Paylaş
“Metronun 1 kilometresinin maliyeti 50 milyon dolar, 80 milyon euro ne ki?” diye küçümser açıklamalar dolaşıyor sosyal medyada. Peki ne yapılsaydı? ‘Başlangıç finansmanı’ olan bu kredi alınmasa mıydı? Borçlanılmasın diye 13 kilometre metro hattı inşaatı için Büyükşehir Belediyesi’nin 650 milyon dolar biriktirmesi mi beklenseydi? İzmirliler onlarca yıl daha otobüslerde, dolmuşlarda sefil mi olsaydı?
Bir zamanlar, “Kimse binmeyecek” diye tramvaya karşı çıkanlar bugün duraklarda dört gözle tramvayın gelmesini bekliyor. Bunları gördükçe, “İyi ki İzmir’de laf değil, iş yapanlar kazanıyor” diyorum.
İZMİR, EBRD’NİN GÖZ BEBEĞİ
Biraz da İzmir’e Hazine garantisiz 80 milyon euro kredi açarak yeni metro hattının başlamasını sağlayan EBRD’nin kim olduğuna bakalım. EBRD, Berlin Duvarı’nın 1989 yılında yıkılmasından sonra sosyalist sistemdeki eski ülkelerin kalkınmasına destek için 1990’da kurulan bir yatırım bankası. Geçen 20 yılda toplam 5 bin 200 projeye tam 130 milyar euro destek sağlamış. Türkiye’deki projelere bugüne kadar sağladığı kredi ise 11 milyar euro.
Ama EBRD’nin gözünde İzmir’in ayrı bir yeri var. Geçen yıl İzmir, EBRD Yeşil Şehirler Programı’na katıldı. Böylece İzmir, çevre dostu yatırımlara öncelik veren 30 şehirden biri oldu. Banka bu şehirlere çevreci ulaşım, çevreci su ve atık yönetimi gibi projelerin gerçekleşmesi için kredi destekleri sağlıyor. Bugüne kadar desteklenen projelerle bu şehirlerde karbondioksit emisyonunun yıllık 372 bin ton azalması sağlanmış. Bu rakamın havaya egzoz gazı salan 80 bin aracın trafikten çekilmesine eş olduğu belirtiliyor.
İzmir’de ise yeşil ulaşımı teşvik için bugüne kadar Fahrettin Altay-Narlıdere-Kaymakamlık metro hattı projesine 80 milyon euro, İzmir metro sistemine 85 yeni araç alımı için 23.5 milyon euro, üç yeni araba vapuru alımı için verilen 33 milyon euro olmak üzere toplam 159 milyon euro kredi sağlanmış.

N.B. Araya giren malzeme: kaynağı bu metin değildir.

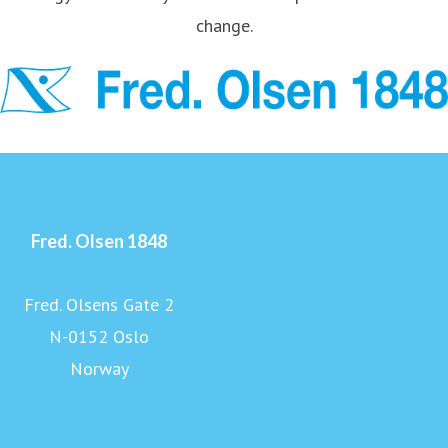
change.
Fred. Olsen 1848
Fred. Olsens Gate 2
N-0152 Oslo
Norway
www.fredolsen1848.com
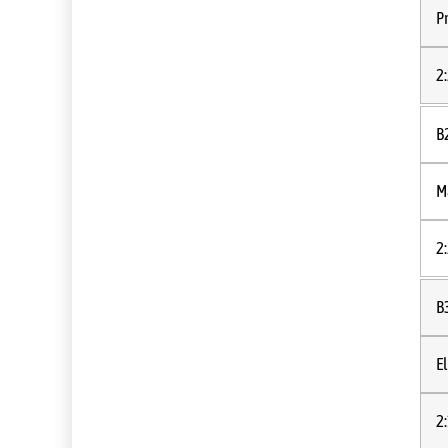
P
2
B
M
2
B
E
2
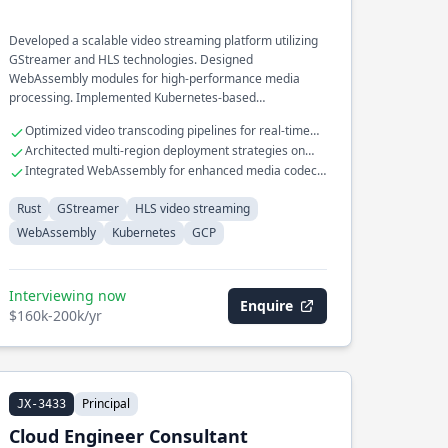
Developed a scalable video streaming platform utilizing
GStreamer and HLS technologies. Designed
WebAssembly modules for high-performance media
processing. Implemented Kubernetes-based
orchestration for cloud-native video services on GCP.
Optimized video transcoding pipelines for real-time
streaming
Architected multi-region deployment strategies on
GCP
Integrated WebAssembly for enhanced media codec
efficiency
Rust
GStreamer
HLS video streaming
WebAssembly
Kubernetes
GCP
Interviewing now
Enquire
$160k-200k/yr
Principal
JX-3433
Cloud Engineer Consultant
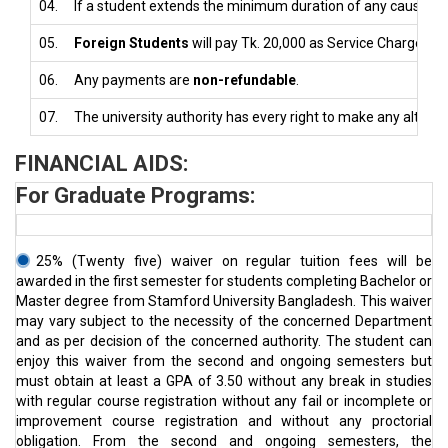
04.
If a student extends the minimum duration of any cause, the
05.
Foreign Students
will pay Tk. 20,000 as Service Charge at 
06.
Any payments are
non-refundable
.
07.
The university authority has every right to make any alterat
FINANCIAL AIDS:
For Graduate Programs:
25% (Twenty five) waiver on regular tuition fees will be
awarded in the first semester for students completing Bachelor or
Master degree from Stamford University Bangladesh. This waiver
may vary subject to the necessity of the concerned Department
and as per decision of the concerned authority. The student can
enjoy this waiver from the second and ongoing semesters but
must obtain at least a GPA of 3.50 without any break in studies
with regular course registration without any fail or incomplete or
improvement course registration and without any proctorial
obligation. From the second and ongoing semesters, the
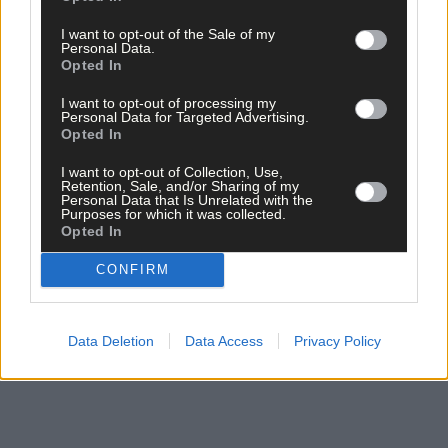
*****
I want to opt-out of the Sale of my
Personal Data.
Opted In
Subscribe to
The Southern Star
today for less than €2
I want to opt-out of processing my
per week and support trusted, local journalism by
Personal Data for Targeted Advertising.
clicking here.
Opted In
I want to opt-out of Collection, Use,
Retention, Sale, and/or Sharing of my
Personal Data that Is Unrelated with the
Purposes for which it was collected.
Opted In
CONFIRM
Click
here
to sign up for our mailing list and get the best of West
Cork delivered straight to your inbox.
Data Deletion
Data Access
Privacy Policy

İNSANLIĞIN EN BÜYÜK FELAKETİ
EBRD’nin yaptırdığı araştırmaya göre İzmir’in çevreci yatırım öncelikleri arasında otobüs vb. araçlarla yapılan toplu taşımacılıktan kaynaklanan hava kirliliğine neden olan gazları azaltmak, havanın, suyun, toprağın kalitesini yükseltmek, yeşili korumak ve genişletmek var. Kentin ayrıca artan hava sıcaklıkları, susuzluk, deniz seviyesinin yükselmesi, erozyon ve deprem gibi doğal felaketlere karşı hazırlanması gerektiği belirtiliyor. Bunun için de İzmir’in öncelikli yatırım, kalkınma vizyonu ve stratejik hedeflerinin belirlendiği beş yıllık bir eylem planı hazırlanmış.
Görüldüğü gibi İzmir geleceği artık yeşil yatırımlarla şekillenecek. Küresel ısınmanın hızla insanlığın en büyük felaketi haline gelmekte olduğu şu dönemde bu strateji çok daha önem kazanıyor.